*Tasks to carry out*:
a: Using the text below on Theosophical Masonic rituals, decide whether each statement agrees with it: (i) Leadbeater's two books about Freemasonry were both published in 1926; (ii) black clothing is the norm in many lodges working the Theosophical rites; (iii) the last chapter of Glimpses of Masonic History touches upon the co-Masonic order. For each, answer yes or no and quote the words of the text that decide it.
b: List every name for the Theosophical rituals that the text below on Theosophical Masonic rituals gives as an example.
c: Answer these questions from the text below on Theosophical Masonic rituals:
(i) What were the rituals based on, which led to the name "English"?
(ii) What later title did Glimpses of Masonic History receive?
(iii) What does Leadbeater say he clairvoyantly sees over the heads of officers?

*Excerpted text*:
These Theosophical rituals have and had a variety of names. Examples are “Sydney Workings”, “Annie Besant Concord”, “Dharma Workings”, “Lauderdale”, “Besant / Leadbeater” or “English” (the latter because the rituals were based on what is nowadays Emulation).
None of that is very important for the present article, but what were and are the differences in the rituals and how was the Freemasonry of Leadbeater different from other kinds of Freemasonry?

Let me start with a few ‘ritual differences’. The arrangement of the lodge differs from one rite to the next. People familiar with Emulation may not be surprised by an empty chair in the North or an officer sitting in the South, but other Masons just may be.
A bigger difference is the ‘dress-code’. White clothing, robes even sometimes, is still the norm in many lodges working any of the Theosophical rites. There seems to have been a time that some sort of hoods were worn.
People not used to Theosophical rituals will have at leat two more surprises. First, there is singing in the lodge, second, the opening involves a lengthy ceremony with incence.

So far the outer differences (feel free to complement me using the comment field below).

Leadbeater wrote a lot, but it seems that his bibliography contains just two books about Freemasonry, both published in 1926. The first is called Glimpses of Masonic History (later:  Ancient Mystic Rites). The second The Hidden Life in Freemasonry

The first book, as the title suggests, is a history of Freemasonry. In the last chapter the author touches upon “the co-Masonic order”. As we see more in those days, Leadbeater wrote an esoteric history of Freemasonry describing all kinds of mysteries.
The second title I recently picked up because I ran into a quote from it and decided to check the context. The book is very Theosophical. You can read about “thought forms”, “chakras”, “kundalini”, the ‘Great White Lodge” and whatnot. Of course Leadbeater also writes about Masonic ritual and elements therefrom. The temple, furniture, functionaries, the opening and closing, etc., etc. That is -of course- one thing, but here we actually have a book of a person who wrote Masonic rituals and and this book explains why certain things are the way they are. You can read why Leadbeater added the incence opening and why he left the Q&A at the opening. No matter what you think of such elements, it is interesting to read the ‘how’s and ‘why’s of the author himself.

Then there are the explanations themselves. To stick with the censing; the order of the places and the forms in which the container is swung is extremely particular and Leadbeater says why. He also writes about how he clairvoyantly sees ‘beings’ over the heads of officers and how they become active when the officer has a task in an open lodge. Leadbeater speaks about magnetising the lodge and how hard work this is when other people present don’t understand what is going on. Indeed, a rather ‘fluffy’ explanation of Freemasonry, but of course, each to his/her own.

*Material*:
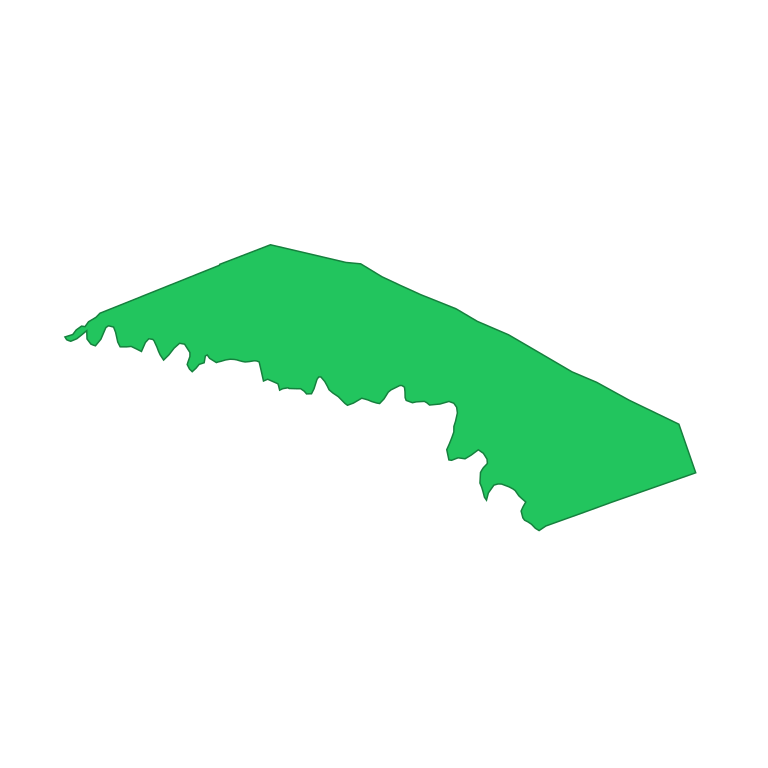 Boghe, Brakna, Mauritania (Natural Earth projection), rotated 10°
{"feature_id": "47542326B52802302132146", "entity_name": "Boghe", "entity_type": "district", "adm_level": 2, "iso_a3": "MRT", "parent_name": "Mauritania", "parent_adm1": "Brakna", "projection": "natural_earth1", "projection_center": [-14.531, 16.65], "detail": "fine", "context": "isolated", "style": "filled", "palette": "green", "viewbox_px": 768, "rotation_deg": 10, "n_neighbors": 0, "source": "geoboundaries", "source_scale": "gbopen_adm2", "svg_char_len": 2418}
<svg xmlns="http://www.w3.org/2000/svg" viewBox="0 0 768 768"><g transform="rotate(10 384 384)"><path d="M248.0,266.6L201.4,294.7L201.4,295.6L92.0,363.6L88.8,368.3L82.2,374.0L79.6,379.4L76.1,379.5L71.5,384.2L68.9,389.3L61.6,393.1L63.8,395.5L65.8,396.0L68.1,396.3L73.6,392.8L77.5,388.4L79.7,385.8L82.0,383.1L83.7,391.2L88.4,395.6L91.0,396.2L93.2,396.5L97.4,389.1L100.3,376.7L102.6,374.5L107.8,374.9L110.7,379.7L114.5,388.9L117.7,393.2L124.1,392.1L128.5,390.9L134.2,392.5L139.5,394.1L141.8,384.6L144.5,380.3L148.5,380.2L150.0,381.3L151.9,384.1L154.0,387.1L156.3,391.0L158.6,394.3L162.8,398.7L167.0,392.8L171.1,385.1L175.6,379.4L180.7,379.4L187.4,386.7L188.1,390.6L187.2,396.0L186.8,399.0L189.8,403.0L193.0,405.2L196.2,401.0L198.5,396.8L203.2,394.3L203.2,387.4L204.9,386.1L207.8,389.0L215.2,392.0L216.6,391.2L219.4,390.0L223.8,387.8L228.2,386.3L232.2,385.8L235.0,385.8L237.2,386.1L240.7,386.4L243.4,386.4L247.5,385.3L252.0,383.7L254.3,383.4L257.2,383.9L260.9,392.6L264.8,402.0L268.6,399.5L279.5,402.2L280.4,403.9L282.3,408.2L285.1,406.2L290.1,404.4L291.3,404.9L299.5,403.7L302.7,403.1L306.6,404.9L308.5,406.4L309.4,407.2L314.3,406.2L315.9,400.9L317.2,391.1L318.5,388.4L320.6,388.0L325.2,391.8L328.6,396.0L330.9,399.2L335.1,401.7L341.2,404.4L348.9,409.9L351.7,411.3L357.2,408.1L360.5,405.3L364.5,401.9L367.4,402.1L371.1,402.5L375.0,403.4L380.1,404.0L383.1,404.0L384.2,402.3L386.6,398.7L389.6,391.3L391.9,388.6L399.9,382.7L402.0,382.4L404.7,383.6L406.0,387.9L407.2,393.8L408.7,396.3L415.3,397.5L418.8,396.0L426.8,394.1L429.4,395.0L432.5,396.8L442.6,394.0L451.0,389.9L456.1,390.8L459.6,394.3L461.3,399.8L460.9,408.4L460.2,413.6L461.1,419.1L460.1,425.1L458.8,431.4L457.2,437.8L461.1,447.5L463.8,447.4L469.8,443.8L472.9,443.7L476.8,443.6L482.3,438.8L488.3,432.4L493.9,435.0L496.1,437.4L498.5,440.1L499.6,444.3L498.0,446.8L496.5,449.0L495.4,451.5L494.4,454.4L495.7,464.9L498.2,468.8L500.1,472.6L502.6,478.1L505.1,480.6L505.7,473.2L509.8,464.5L513.5,462.7L517.1,462.1L525.1,463.6L529.1,464.9L531.6,466.1L536.2,470.7L539.0,472.5L544.1,475.6L542.2,480.9L541.1,485.3L544.0,491.7L546.1,493.7L549.7,494.8L553.6,496.5L558.1,499.8L562.2,501.4L568.1,495.7L604.7,474.8L628.4,461.1L689.5,426.8L706.4,417.3L681.4,372.4L628.3,357.4L593.1,345.4L567.1,339.4L520.4,322.1L498.1,313.9L465.0,306.1L442.1,297.5L404.5,289.6L382.4,283.9L363.2,278.7L340.2,269.7L325.4,270.9L248.0,266.6Z" fill="#22c55e" stroke="#15803d" stroke-width="1.5"/></g></svg>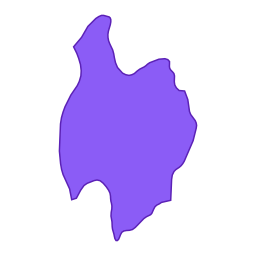 the Province of Bắc Kạn
{"feature_id": "VNM-451", "entity_name": "Bắc Kạn", "entity_type": "Province", "adm_level": 1, "iso_a3": "VNM", "parent_name": "Vietnam", "parent_adm1": "", "projection": "equal_earth", "projection_center": [105.864, 22.252], "detail": "fine", "context": "isolated", "style": "filled", "palette": "violet", "viewbox_px": 256, "rotation_deg": 0, "n_neighbors": 0, "source": "natural_earth", "source_scale": "10m", "svg_char_len": 1604}
<svg xmlns="http://www.w3.org/2000/svg" viewBox="0 0 256 256"><path d="M71.7,199.7L69.6,188.9L63.1,174.6L61.6,169.5L60.6,163.8L59.4,151.1L60.5,123.9L61.5,117.6L63.1,112.0L65.0,106.8L70.9,95.0L77.3,85.6L79.3,81.4L80.9,75.9L81.2,70.7L80.5,64.6L78.7,58.4L76.8,53.3L73.6,46.8L81.6,37.3L87.9,26.4L95.8,18.5L98.7,16.6L101.5,15.4L103.6,15.4L109.1,16.9L110.2,17.9L110.8,19.6L110.8,21.9L110.3,24.7L108.4,31.2L107.9,34.4L108.0,37.6L108.6,40.8L109.7,43.7L112.7,50.0L113.7,53.7L114.4,57.8L115.5,62.7L117.5,67.5L122.5,73.1L125.7,74.7L129.0,75.4L131.7,74.8L134.3,73.6L137.1,71.1L139.8,69.1L144.2,66.9L145.9,65.7L147.5,64.2L149.7,62.7L158.9,59.2L164.9,58.7L167.8,59.6L169.5,61.5L169.5,63.9L169.4,66.2L169.7,68.3L170.8,70.1L172.5,71.8L173.9,73.5L174.5,75.9L174.3,81.8L174.8,85.0L176.4,87.9L179.1,90.5L184.6,91.0L187.8,99.6L189.5,111.5L190.7,114.5L195.2,120.6L196.2,123.0L196.6,125.4L196.2,128.3L193.1,140.7L184.2,161.3L182.8,163.6L181.2,165.6L179.4,167.2L175.8,169.6L174.0,171.5L172.3,175.0L171.6,179.5L170.7,200.3L161.5,202.4L159.4,203.8L156.8,205.1L155.0,206.7L153.8,208.9L151.8,213.4L150.6,214.7L146.5,216.7L143.8,218.6L135.3,227.4L132.5,229.5L129.5,230.3L126.4,230.5L123.8,231.0L121.8,232.3L120.5,234.7L119.5,237.3L118.5,239.5L117.2,240.6L116.0,240.5L114.9,238.6L114.4,236.5L113.9,234.0L112.5,229.1L112.2,226.7L112.0,221.9L111.0,216.1L111.2,212.4L111.8,209.0L111.9,205.9L111.5,203.5L110.9,201.1L110.6,198.6L110.5,196.1L110.0,193.2L108.6,190.2L106.3,186.8L103.2,183.2L100.1,180.7L97.0,180.0L94.1,180.6L87.2,183.3L84.0,185.5L80.6,190.3L76.4,198.2L71.7,199.7Z" fill="#8b5cf6" stroke="#5b21b6" stroke-width="1.5"/></svg>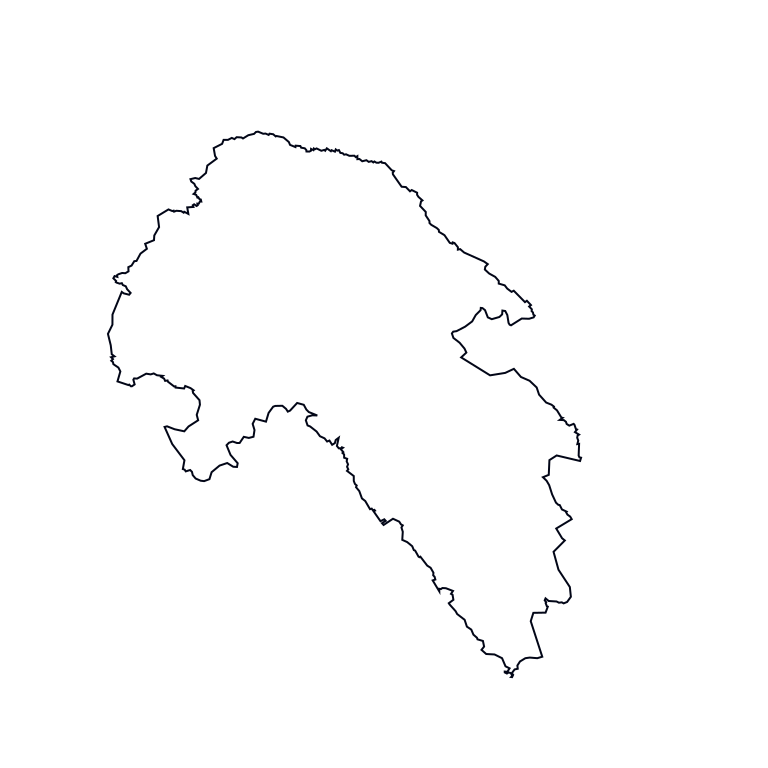 outline of Apatzingán, Michoacán, Mexico, rotated 124°
{"feature_id": "50627088B48290747904109", "entity_name": "Apatzingán", "entity_type": "district", "adm_level": 2, "iso_a3": "MEX", "parent_name": "Mexico", "parent_adm1": "Michoacán", "projection": "equal_earth", "projection_center": [-102.377, 18.969], "detail": "fine", "context": "isolated", "style": "outline", "palette": "ink", "viewbox_px": 768, "rotation_deg": 124, "n_neighbors": 0, "source": "geoboundaries", "source_scale": "gbopen_adm2", "svg_char_len": 6166}
<svg xmlns="http://www.w3.org/2000/svg" viewBox="0 0 768 768"><g transform="rotate(124 384 384)"><path d="M542.3,541.9L552.2,526.0L558.8,506.8L567.0,503.2L566.5,501.4L567.3,499.5L563.7,496.6L564.2,494.1L566.5,491.6L567.7,487.3L566.7,481.9L565.1,478.8L560.5,475.5L553.5,477.6L543.6,474.7L537.2,469.8L536.9,462.7L535.0,459.5L531.5,461.0L528.6,471.6L522.8,480.3L519.4,479.7L516.3,477.3L515.1,472.8L513.6,470.7L506.2,470.7L504.3,465.9L500.7,462.7L494.6,465.6L490.5,470.6L484.8,471.3L481.2,460.8L472.5,463.5L464.8,463.2L463.0,461.9L458.9,456.1L459.4,451.3L460.7,448.3L458.6,447.0L448.3,445.4L446.1,438.9L448.6,434.1L449.3,430.7L447.4,421.7L450.0,425.9L453.9,429.2L457.8,428.5L461.1,424.2L460.5,421.5L461.1,413.3L463.1,407.9L462.3,402.9L463.5,399.0L461.4,397.6L463.4,393.0L460.5,391.7L457.4,392.7L453.9,391.5L461.7,388.4L462.6,385.5L461.1,383.5L460.0,383.5L459.8,382.4L462.2,383.4L463.2,379.6L464.4,379.8L464.7,377.7L467.4,375.8L466.6,372.7L469.0,371.7L470.7,368.9L473.3,368.3L474.7,365.9L476.7,366.1L477.2,357.6L481.3,354.8L483.1,352.2L483.4,349.9L485.2,349.5L486.6,344.6L491.2,338.3L491.5,334.1L495.6,325.6L494.2,324.5L494.9,322.7L493.7,321.6L494.0,320.7L495.3,321.6L499.7,310.2L496.0,308.1L496.5,306.1L500.5,307.8L501.1,305.5L490.7,301.2L489.6,294.4L490.9,291.4L490.7,289.4L493.2,289.3L496.0,285.8L503.0,281.7L502.1,276.4L502.7,269.9L505.0,266.4L504.7,265.0L507.8,258.9L507.8,257.8L506.8,257.3L510.4,246.6L510.3,242.6L512.8,237.5L515.1,236.2L515.5,234.3L517.4,232.1L519.6,233.8L525.0,222.2L522.9,223.7L522.1,222.1L520.5,221.5L518.7,218.5L517.0,211.1L520.5,211.1L520.4,209.3L524.1,205.8L529.5,207.7L530.1,206.3L532.3,197.6L533.8,194.7L534.4,185.3L538.8,179.6L538.8,174.3L541.8,169.7L542.4,165.0L543.4,163.7L541.7,158.3L545.7,154.2L549.9,154.5L550.7,148.3L546.4,141.1L545.3,132.8L550.1,125.4L549.5,120.9L553.6,120.8L554.9,123.1L555.6,122.6L555.3,120.2L553.5,119.4L552.7,117.2L554.3,114.4L555.8,114.7L555.4,113.9L552.9,114.3L552.5,115.9L551.0,116.3L547.6,116.1L545.3,113.9L542.8,116.0L538.0,116.1L532.3,113.5L529.3,110.2L525.6,103.6L521.6,100.3L498.6,129.7L490.2,132.2L483.2,122.2L477.0,123.7L477.2,124.7L475.2,127.5L474.2,127.5L473.5,129.8L471.4,130.2L471.8,126.1L467.8,119.3L467.5,116.7L465.6,114.5L465.4,112.4L462.3,110.3L455.9,110.1L448.4,116.4L440.4,135.5L428.3,149.6L412.6,146.6L412.3,150.1L407.5,160.4L391.1,152.8L389.8,155.5L389.7,158.9L388.4,161.5L387.7,161.3L388.5,166.3L386.1,170.6L386.7,171.9L386.2,175.1L381.5,182.9L375.5,190.5L373.3,195.1L372.4,200.1L367.2,196.6L354.6,204.3L346.7,200.9L338.2,178.4L334.9,179.4L335.5,181.0L334.5,182.6L324.5,188.8L325.7,190.1L322.3,191.3L320.5,193.8L318.4,194.7L316.9,194.0L317.1,198.8L313.8,198.5L314.1,199.6L311.3,203.3L311.0,204.5L314.9,207.1L315.0,210.2L313.6,212.0L313.4,214.8L315.5,218.2L312.2,217.0L312.6,218.2L309.1,225.9L308.7,230.2L307.7,230.4L307.5,233.6L308.7,239.2L306.1,249.5L301.5,255.5L299.9,265.1L301.6,274.4L298.8,284.8L307.0,289.7L317.5,300.9L318.8,334.9L311.9,333.3L309.6,337.1L307.5,344.4L307.0,352.2L304.1,356.0L301.9,355.9L299.6,353.4L291.1,348.8L282.8,345.9L275.5,346.5L268.8,345.2L266.8,346.3L266.0,344.8L266.3,341.5L270.7,335.2L270.0,330.9L263.9,325.8L260.2,325.0L256.9,326.9L255.7,324.3L257.9,320.3L263.7,314.9L264.6,313.0L264.3,311.5L252.7,306.4L248.8,300.2L245.1,297.2L243.0,297.3L243.0,298.9L241.4,300.5L241.0,302.4L239.4,303.2L238.6,307.0L236.4,306.3L235.1,312.1L237.3,312.9L234.1,328.6L236.3,329.8L236.0,335.2L234.7,339.1L236.6,345.0L234.4,346.5L233.0,351.7L233.6,358.6L232.7,364.4L230.1,365.6L226.6,365.0L226.5,369.7L230.2,391.1L229.6,396.3L231.3,397.9L229.3,399.2L227.7,404.4L228.2,406.2L229.4,405.7L230.2,408.4L226.8,417.1L227.1,423.5L225.6,424.8L225.2,427.5L225.6,433.9L225.1,436.3L223.5,437.4L220.9,443.7L218.0,445.6L216.2,453.7L211.9,455.4L210.3,454.8L209.6,460.1L208.6,462.4L206.9,463.5L207.7,469.5L209.7,470.2L208.5,476.0L210.6,479.7L205.2,493.8L204.0,494.9L201.9,494.8L202.5,497.1L200.3,506.6L201.7,509.4L201.1,510.5L203.7,512.3L204.8,514.1L204.9,516.4L206.3,516.8L206.2,518.9L208.4,520.9L208.3,523.7L211.5,526.6L211.2,530.2L212.5,531.8L210.0,533.5L211.7,534.3L211.3,536.2L214.2,540.3L214.8,543.9L216.2,545.3L215.8,547.3L216.8,549.4L215.3,552.2L216.6,553.2L216.5,555.2L218.8,554.6L219.5,558.2L220.7,558.2L220.6,563.2L223.5,563.2L223.3,564.4L225.7,566.4L226.4,571.6L228.1,572.6L228.0,573.8L229.6,573.3L229.9,575.9L231.4,575.0L233.0,575.8L234.6,578.3L233.5,579.2L232.9,581.5L234.4,584.8L233.5,586.4L235.8,590.5L237.1,589.9L238.3,595.6L236.6,598.2L235.8,605.2L238.5,611.8L239.3,612.2L238.9,615.5L240.5,618.9L242.0,618.9L242.6,622.2L244.1,624.1L245.2,629.5L246.7,631.1L249.3,631.6L253.6,635.6L259.3,638.2L259.3,640.0L261.8,644.2L264.6,644.9L265.1,647.8L268.9,649.9L271.3,653.5L275.4,652.5L283.7,657.1L289.4,651.6L290.7,648.7L301.7,652.6L308.6,649.6L317.4,652.0L318.8,655.7L322.4,659.0L323.9,657.0L324.1,653.2L325.5,651.0L326.3,647.3L329.1,648.3L330.6,647.5L332.9,648.1L332.2,645.5L333.8,642.9L333.0,642.4L333.9,640.4L333.5,639.0L334.9,637.5L335.6,638.7L338.0,638.4L338.8,639.6L339.9,638.4L341.2,638.9L341.2,641.9L342.8,642.5L343.8,641.0L347.6,645.9L352.4,641.3L352.9,645.9L354.0,645.9L354.1,648.8L356.5,653.0L358.5,654.4L357.9,655.3L359.0,656.2L359.8,660.3L371.3,665.6L379.7,658.2L389.3,657.5L393.4,655.1L401.3,660.4L404.5,656.2L412.1,658.8L420.4,658.0L421.8,659.7L427.0,659.5L430.1,661.3L433.5,658.8L436.8,660.4L438.4,663.2L441.6,665.6L443.2,666.2L444.3,665.0L445.2,667.7L447.7,667.5L448.4,663.7L449.5,663.4L449.5,662.4L448.6,659.2L447.0,657.7L448.0,655.9L447.4,652.7L449.1,649.9L450.2,645.0L452.5,645.2L454.4,650.5L454.3,652.9L478.3,647.9L486.7,642.3L496.8,640.9L504.7,632.2L511.6,626.3L511.8,622.9L514.4,625.2L514.9,622.6L517.2,623.1L517.4,621.0L518.9,619.4L518.9,613.4L521.0,609.6L530.9,606.4L527.8,595.3L527.0,594.9L527.4,592.6L526.8,591.7L523.8,590.5L520.6,594.2L519.1,594.3L517.6,591.7L508.4,586.9L506.5,582.8L504.0,580.8L503.7,577.1L501.0,572.0L502.7,572.6L502.5,569.3L503.8,567.2L502.1,565.4L502.9,564.4L503.4,556.6L502.5,555.6L503.5,554.8L499.5,547.2L496.8,547.7L495.6,542.1L495.7,538.3L496.8,538.7L498.2,537.2L500.6,527.9L504.1,525.0L514.3,522.0L518.0,517.8L528.5,522.3L534.9,523.1L538.6,532.3L540.4,540.2L542.3,541.9Z" fill="none" stroke="#020617" stroke-width="2"/></g></svg>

*The answers*:
a:
(i) Yes: "both published in 1926"
(ii) No: "White clothing, robes even sometimes, is still the norm in many lodges working any of the Theosophical rites."
(iii) Yes: "In the last chapter the author touches upon “the co-Masonic order”."

b:
Sydney Workings
Annie Besant Concord
Dharma Workings
Lauderdale
Besant / Leadbeater
English

c:
(i) What is nowadays Emulation.
(ii) Ancient Mystic Rites.
(iii) 'Beings'.